Comment! par respect pour le trône,
Nous faut-il laisser outrager,
Et, flatteurs rampants, ménager
Ces avortons de Tisiphone,
Ces rois qui n'épargnent personne,
Lorsque, la force en main, ils peuvent se venger?
Si j'avais du brillant génie
<168>Reçu le rare don du ciel,
J'aurais plus finement su draper la manie
De ce tas d'écoliers qui de Machiavel
Ont fait leçon de perfidie,
Qui, prêts à se canoniser,
Avec un air de modestie,
Ne parlent que de m'écraser.168-a
Mais après les Lettres persanes,
Et les écrits d'un certain juif,168-b
Le lecteur fort rébarbatif
Rira de mes œuvres profanes,
Et, d'un regard un peu trop vif,
Aux ongles connaissant la bête :
J'ai trouvé, dira-t-il, dans l'écrit que l'on fête,
Au lieu d'un maître un apprent.
Ah! pauvre chantre d'Arcadie,
Ainsi tu te peinas en vain
Pour imiter la mélodie
Du rossignol ou du serin;
Tes airs en font la parodie.

(Mars 1760.)


166-8 Il avait paru des Lettres d'un Suisse dans lesquelles le Roi développait la politique de la cour de Vienne. [Voyez t.

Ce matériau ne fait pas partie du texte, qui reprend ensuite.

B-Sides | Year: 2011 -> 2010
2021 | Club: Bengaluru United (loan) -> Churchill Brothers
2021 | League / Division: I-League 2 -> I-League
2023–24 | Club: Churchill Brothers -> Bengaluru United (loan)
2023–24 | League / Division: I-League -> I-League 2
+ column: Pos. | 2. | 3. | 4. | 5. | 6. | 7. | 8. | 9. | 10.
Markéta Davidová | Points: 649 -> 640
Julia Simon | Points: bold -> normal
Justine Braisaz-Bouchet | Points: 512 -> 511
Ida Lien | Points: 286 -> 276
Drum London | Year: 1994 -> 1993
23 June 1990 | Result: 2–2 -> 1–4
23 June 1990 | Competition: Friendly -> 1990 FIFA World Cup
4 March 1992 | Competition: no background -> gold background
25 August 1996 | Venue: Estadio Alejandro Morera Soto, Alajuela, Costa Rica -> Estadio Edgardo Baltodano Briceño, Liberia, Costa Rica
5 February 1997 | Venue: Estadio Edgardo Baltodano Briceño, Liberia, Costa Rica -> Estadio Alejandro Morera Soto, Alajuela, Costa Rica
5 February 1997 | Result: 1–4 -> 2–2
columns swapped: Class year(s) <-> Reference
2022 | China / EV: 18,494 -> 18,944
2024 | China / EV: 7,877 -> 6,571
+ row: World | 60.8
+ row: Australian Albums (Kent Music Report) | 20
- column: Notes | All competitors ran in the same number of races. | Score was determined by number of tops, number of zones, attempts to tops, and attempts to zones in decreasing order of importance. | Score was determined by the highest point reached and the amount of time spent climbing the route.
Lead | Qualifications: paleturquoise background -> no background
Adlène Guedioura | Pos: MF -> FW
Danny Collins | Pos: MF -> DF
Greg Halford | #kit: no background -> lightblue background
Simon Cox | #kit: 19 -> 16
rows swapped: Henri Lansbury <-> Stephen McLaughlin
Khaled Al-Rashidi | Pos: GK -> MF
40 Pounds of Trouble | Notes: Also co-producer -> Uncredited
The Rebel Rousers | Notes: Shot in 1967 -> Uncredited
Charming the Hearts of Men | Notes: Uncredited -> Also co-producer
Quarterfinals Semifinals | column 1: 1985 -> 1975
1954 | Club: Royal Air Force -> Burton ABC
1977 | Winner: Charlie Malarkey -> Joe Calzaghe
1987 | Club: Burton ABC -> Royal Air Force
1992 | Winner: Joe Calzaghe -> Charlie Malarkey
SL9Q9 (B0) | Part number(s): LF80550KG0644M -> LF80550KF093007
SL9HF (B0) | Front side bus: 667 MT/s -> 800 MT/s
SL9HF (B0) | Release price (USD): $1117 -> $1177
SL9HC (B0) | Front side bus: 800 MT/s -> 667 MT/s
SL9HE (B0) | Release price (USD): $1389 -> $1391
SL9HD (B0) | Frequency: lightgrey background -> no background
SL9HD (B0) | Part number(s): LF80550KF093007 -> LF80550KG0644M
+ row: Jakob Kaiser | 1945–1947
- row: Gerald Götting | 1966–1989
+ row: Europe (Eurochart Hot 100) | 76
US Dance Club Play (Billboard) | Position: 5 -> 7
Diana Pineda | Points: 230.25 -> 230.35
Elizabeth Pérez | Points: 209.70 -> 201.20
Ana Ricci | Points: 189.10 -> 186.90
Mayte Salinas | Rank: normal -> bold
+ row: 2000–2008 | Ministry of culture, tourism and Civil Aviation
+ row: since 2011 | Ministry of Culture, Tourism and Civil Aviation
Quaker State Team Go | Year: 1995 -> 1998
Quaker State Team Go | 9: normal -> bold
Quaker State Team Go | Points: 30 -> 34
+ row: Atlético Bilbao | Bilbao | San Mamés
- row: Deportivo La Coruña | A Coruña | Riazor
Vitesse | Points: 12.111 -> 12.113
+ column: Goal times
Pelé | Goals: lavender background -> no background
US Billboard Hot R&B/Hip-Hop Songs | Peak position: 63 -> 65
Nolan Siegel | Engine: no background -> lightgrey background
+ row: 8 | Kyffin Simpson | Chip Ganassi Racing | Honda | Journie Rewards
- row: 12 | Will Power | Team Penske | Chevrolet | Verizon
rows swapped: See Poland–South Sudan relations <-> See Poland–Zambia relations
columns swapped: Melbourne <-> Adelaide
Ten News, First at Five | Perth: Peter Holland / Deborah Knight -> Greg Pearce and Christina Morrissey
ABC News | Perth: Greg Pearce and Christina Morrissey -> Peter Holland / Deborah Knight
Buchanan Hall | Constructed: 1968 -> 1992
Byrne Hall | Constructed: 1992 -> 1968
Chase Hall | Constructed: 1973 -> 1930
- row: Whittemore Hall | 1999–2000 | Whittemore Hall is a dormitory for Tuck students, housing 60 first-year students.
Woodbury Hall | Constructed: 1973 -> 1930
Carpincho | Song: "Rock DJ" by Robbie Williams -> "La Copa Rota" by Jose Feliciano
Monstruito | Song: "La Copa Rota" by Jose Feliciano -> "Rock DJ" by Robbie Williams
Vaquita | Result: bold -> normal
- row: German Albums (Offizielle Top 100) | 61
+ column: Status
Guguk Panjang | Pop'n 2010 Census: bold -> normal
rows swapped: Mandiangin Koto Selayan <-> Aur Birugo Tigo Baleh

XV, Mélanges littéraires, no XVIII et no XIX.]

166-a Voyez t. XV, Mélanges littéraires, no XX.

166-b Voyez t. IV, p. 253 et 254, et ci-dessus, p. 130.

167-a En 1739.

168-a Voyez ci-dessus, p. 11 et 84.

168-b Allusion aux Lettres juives, que le marquis d'Argens avait publiées en 1736.